%%

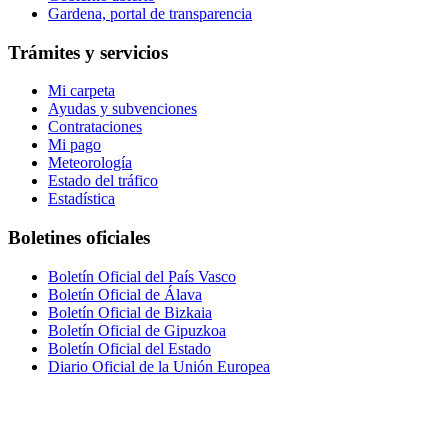
Gardena, portal de transparencia
Trámites y servicios
Mi carpeta
Ayudas y subvenciones
Contrataciones
Mi pago
Meteorología
Estado del tráfico
Estadística
Boletines oficiales
Boletín Oficial del País Vasco
Boletín Oficial de Álava
Boletín Oficial de Bizkaia
Boletín Oficial de Gipuzkoa
Boletín Oficial del Estado
Diario Oficial de la Unión Europea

%%

**Exercise goal**: All that is needed is the data above, repeated exactly, without the pictures.

**Written solution**:
Gardena, portal de transparencia
Trámites y servicios
Mi carpeta
Ayudas y subvenciones
Contrataciones
Mi pago
Meteorología
Estado del tráfico
Estadística
Boletines oficiales
Boletín Oficial del País Vasco
Boletín Oficial de Álava
Boletín Oficial de Bizkaia
Boletín Oficial de Gipuzkoa
Boletín Oficial del Estado
Diario Oficial de la Unión Europea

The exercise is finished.